Decompose each given F(s) into partial fractions.
[tex]F(s) = \dfrac{s+1}{s(s-1)(s-3)}[/tex]
has partial fraction decomposition
[tex]\dfrac{s+1}{s(s-1)(s-3)} = \dfrac as + \dfrac b{s-1} + \dfrac c{s-3}[/tex]
Combine the rational terms on the right and solve for the coefficients:
[tex]\dfrac{s+1}{s(s-1)(s-3)} = \dfrac{a(s-1)(s-3) + b s(s-3) + c s(s-1)}{s (s-1) (s-3)}[/tex]
[tex]1 = a(s-1)(s-3) + bs(s-3) + c s(s-1)[/tex]
[tex]1 = 3 a + (-4 a - 3 b - c) s + (a + b + c) s^2[/tex]

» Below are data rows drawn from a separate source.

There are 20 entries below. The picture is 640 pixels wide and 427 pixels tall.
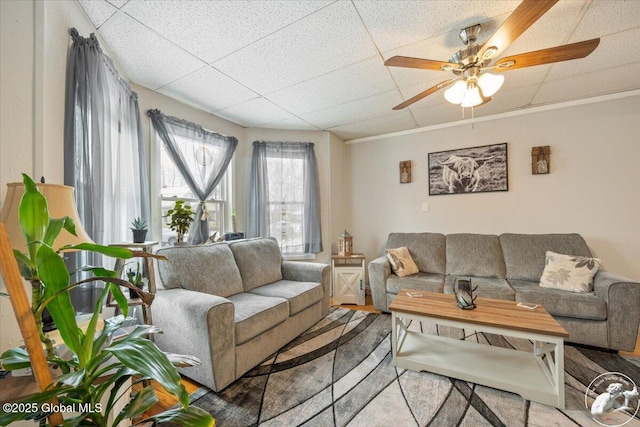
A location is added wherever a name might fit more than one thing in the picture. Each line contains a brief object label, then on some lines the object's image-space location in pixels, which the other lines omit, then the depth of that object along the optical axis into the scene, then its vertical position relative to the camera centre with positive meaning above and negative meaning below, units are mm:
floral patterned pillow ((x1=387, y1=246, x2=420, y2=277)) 2967 -606
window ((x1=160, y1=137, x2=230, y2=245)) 2695 +268
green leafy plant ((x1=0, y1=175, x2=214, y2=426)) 648 -371
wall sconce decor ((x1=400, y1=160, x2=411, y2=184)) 3703 +589
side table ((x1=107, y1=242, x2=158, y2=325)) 1657 -409
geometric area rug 1431 -1173
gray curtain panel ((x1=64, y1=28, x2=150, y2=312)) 1474 +475
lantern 3580 -447
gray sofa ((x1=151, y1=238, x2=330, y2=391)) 1626 -727
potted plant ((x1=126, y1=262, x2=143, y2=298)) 1724 -433
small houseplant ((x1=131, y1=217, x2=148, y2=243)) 1858 -108
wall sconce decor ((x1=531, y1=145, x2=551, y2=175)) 2932 +589
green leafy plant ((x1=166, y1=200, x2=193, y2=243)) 2429 -29
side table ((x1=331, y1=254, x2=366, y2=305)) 3275 -931
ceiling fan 1325 +930
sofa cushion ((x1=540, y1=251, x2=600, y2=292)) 2271 -596
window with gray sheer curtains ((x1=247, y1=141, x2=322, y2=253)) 3500 +381
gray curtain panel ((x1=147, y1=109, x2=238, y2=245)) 2609 +711
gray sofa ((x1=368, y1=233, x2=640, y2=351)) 2004 -721
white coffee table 1520 -1059
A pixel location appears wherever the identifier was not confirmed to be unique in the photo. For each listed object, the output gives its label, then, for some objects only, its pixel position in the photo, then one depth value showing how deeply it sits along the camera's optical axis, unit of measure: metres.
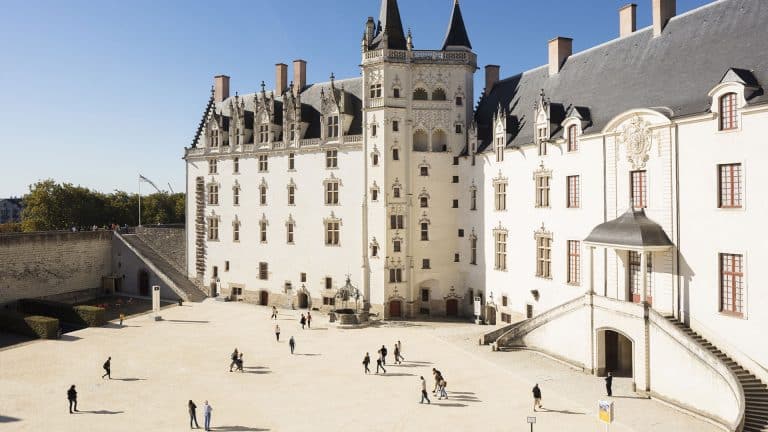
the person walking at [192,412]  20.00
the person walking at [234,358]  27.06
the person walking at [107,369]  26.02
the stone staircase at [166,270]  47.91
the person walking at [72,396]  21.83
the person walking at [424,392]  21.91
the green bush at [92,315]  37.78
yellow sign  16.61
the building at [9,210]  170.25
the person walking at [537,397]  20.94
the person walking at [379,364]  26.26
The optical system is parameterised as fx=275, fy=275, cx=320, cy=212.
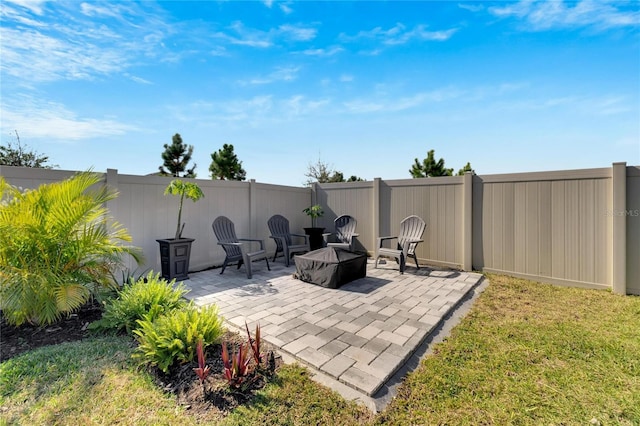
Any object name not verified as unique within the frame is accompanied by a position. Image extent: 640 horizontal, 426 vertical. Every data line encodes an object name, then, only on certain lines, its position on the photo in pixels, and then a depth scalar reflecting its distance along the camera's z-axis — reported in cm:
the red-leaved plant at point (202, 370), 178
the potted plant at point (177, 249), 442
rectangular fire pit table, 414
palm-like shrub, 248
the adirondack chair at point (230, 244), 471
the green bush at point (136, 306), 259
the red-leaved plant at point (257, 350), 203
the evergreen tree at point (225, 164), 1725
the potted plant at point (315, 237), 638
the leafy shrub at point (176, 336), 202
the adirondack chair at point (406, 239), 500
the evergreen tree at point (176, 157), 1767
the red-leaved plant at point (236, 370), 180
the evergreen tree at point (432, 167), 1662
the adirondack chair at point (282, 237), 563
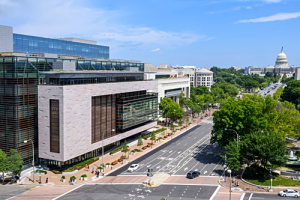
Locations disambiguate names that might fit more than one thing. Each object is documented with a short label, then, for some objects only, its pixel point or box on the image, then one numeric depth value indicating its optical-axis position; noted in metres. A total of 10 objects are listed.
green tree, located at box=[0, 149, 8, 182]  49.22
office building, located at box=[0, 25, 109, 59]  63.91
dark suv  54.64
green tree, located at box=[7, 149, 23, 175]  49.84
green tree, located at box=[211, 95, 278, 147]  64.56
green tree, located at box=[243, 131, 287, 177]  52.63
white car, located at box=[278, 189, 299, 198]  46.03
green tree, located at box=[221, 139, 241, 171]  54.19
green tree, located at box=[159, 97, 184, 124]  106.25
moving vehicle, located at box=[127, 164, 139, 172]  59.10
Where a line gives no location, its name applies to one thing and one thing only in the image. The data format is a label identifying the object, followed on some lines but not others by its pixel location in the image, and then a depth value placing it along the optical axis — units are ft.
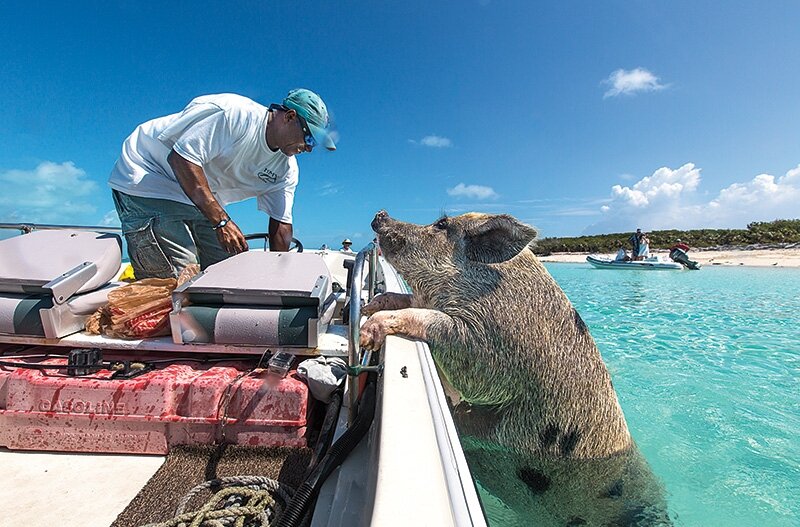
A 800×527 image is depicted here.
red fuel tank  5.38
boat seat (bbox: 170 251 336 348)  6.21
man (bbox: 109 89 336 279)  8.23
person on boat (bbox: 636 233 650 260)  78.28
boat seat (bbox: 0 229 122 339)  6.24
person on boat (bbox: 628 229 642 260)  79.01
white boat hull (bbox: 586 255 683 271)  73.67
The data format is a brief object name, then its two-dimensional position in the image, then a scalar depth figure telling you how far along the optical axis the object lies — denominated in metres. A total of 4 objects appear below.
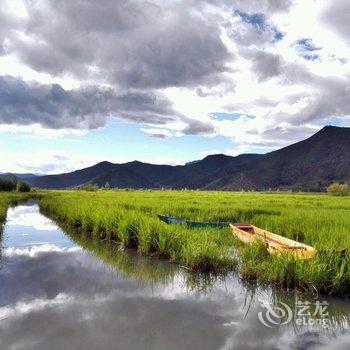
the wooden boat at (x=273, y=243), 11.24
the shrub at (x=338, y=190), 71.23
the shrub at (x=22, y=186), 88.96
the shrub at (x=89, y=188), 96.46
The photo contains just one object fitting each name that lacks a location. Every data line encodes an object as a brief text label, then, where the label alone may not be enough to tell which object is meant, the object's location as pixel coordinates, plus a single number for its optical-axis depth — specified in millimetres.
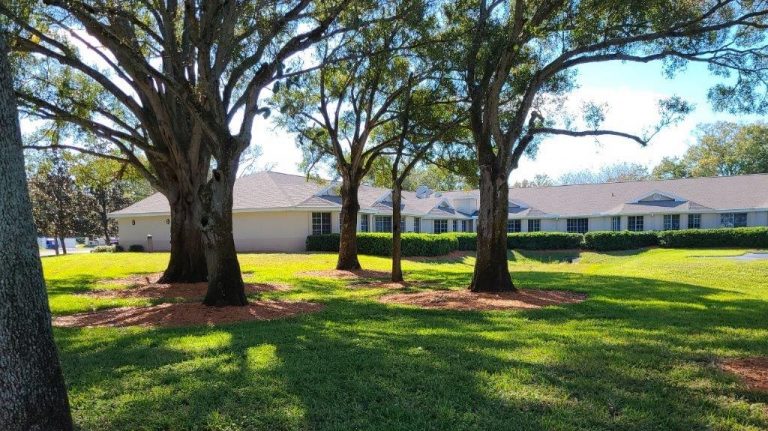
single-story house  31156
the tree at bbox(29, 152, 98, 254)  37219
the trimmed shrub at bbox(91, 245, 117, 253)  36400
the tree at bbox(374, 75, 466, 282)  15758
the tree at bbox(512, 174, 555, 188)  95062
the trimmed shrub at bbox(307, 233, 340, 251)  29125
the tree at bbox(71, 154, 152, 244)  20578
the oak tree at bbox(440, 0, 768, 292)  11797
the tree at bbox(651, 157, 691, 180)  64562
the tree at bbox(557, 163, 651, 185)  90225
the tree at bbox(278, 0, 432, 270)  14828
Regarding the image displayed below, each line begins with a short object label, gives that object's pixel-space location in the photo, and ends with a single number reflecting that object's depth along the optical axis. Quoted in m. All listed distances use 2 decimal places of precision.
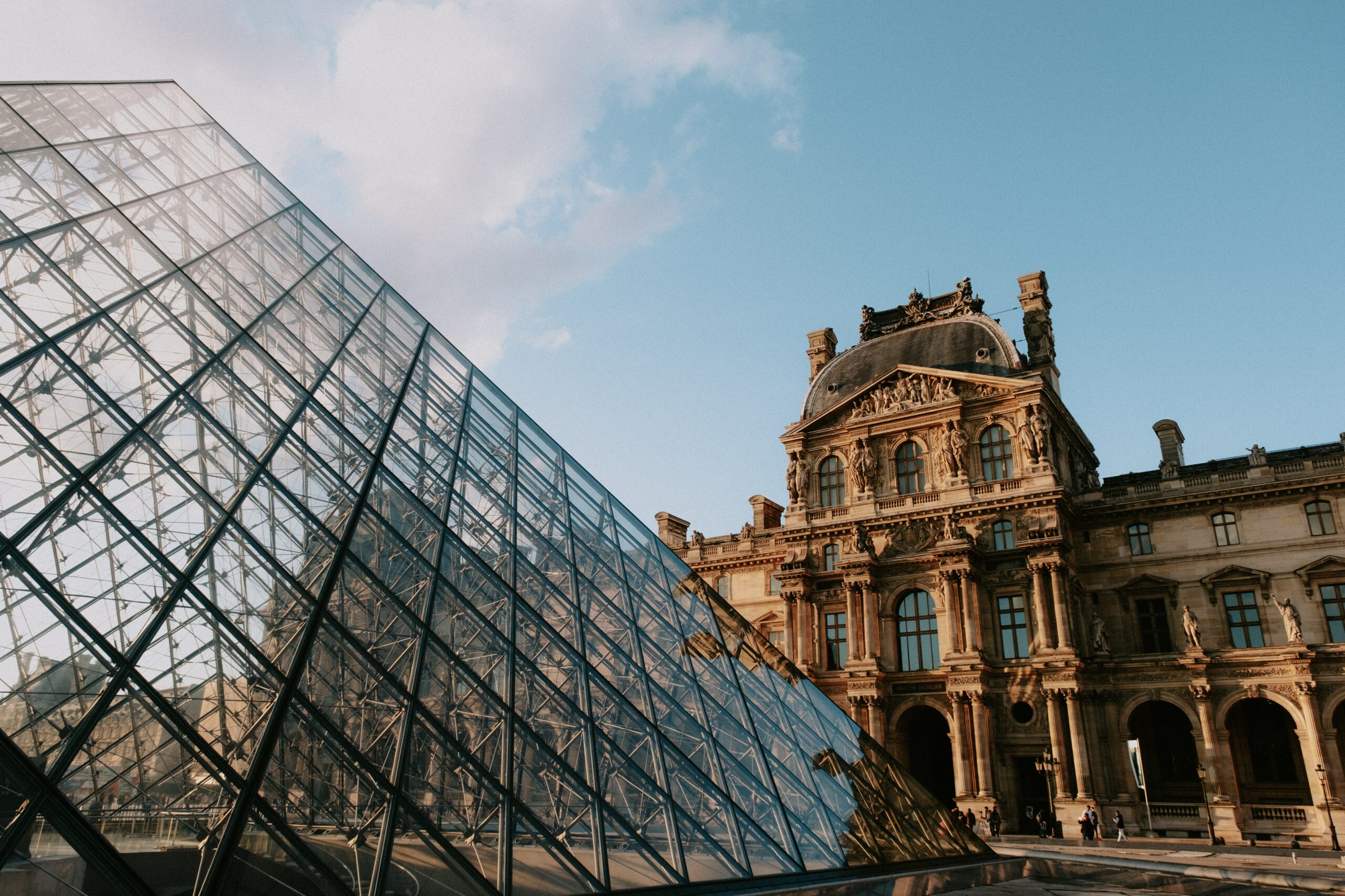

[tex]\begin{cases}3a=1 \\ -4a-3b-c = 0 \\ a+b+c=0 \end{cases} \implies a=\dfrac13, b=-\dfrac12, c=\dfrac16[/tex]
Then
[tex]F(s) = \dfrac13 \times \dfrac1s - \dfrac12 \times \dfrac1{s-1} + \dfrac16 \times \dfrac1{s-3}[/tex]
Using the frequency-shifting property, the inverse transform is
[tex]\boxed{f(t) = \dfrac13 - \dfrac{e^t}2 + \dfrac{e^{3t}}6}[/tex]
The other transform can be dealt with in the same manner.
[tex]F(s) = \dfrac1{(s-1)(s-2)(s-3)} = \dfrac a{s-1} + \dfrac b{s-2} + \dfrac c{s-3}[/tex]
[tex]\implies 1 = a(s-2)(s-3) + b(s-1)(s-3) + c(s-1)(s-2)[/tex]
[tex]\implies 1 = 6 a + 3 b + 2 c + (-5 a - 4 b - 3 c) s + (a + b + c) s^2[/tex]
[tex]\implies \begin{cases}6 a + 3 b + 2 c=1 \\ -5a-4b-3c = 0 \\ a+b+c=0\end{cases} \implies a=\dfrac12, b=-1, c=\dfrac12[/tex]
[tex]\implies F(s) = \dfrac12 \times \dfrac1{s-1} - \dfrac1{s-2} + \dfrac12 \times \dfrac1{s-3}[/tex]
[tex]\implies \boxed{f(t) = \dfrac{e^t}2 - e^{2t} + \dfrac{e^{3t}}2}[/tex]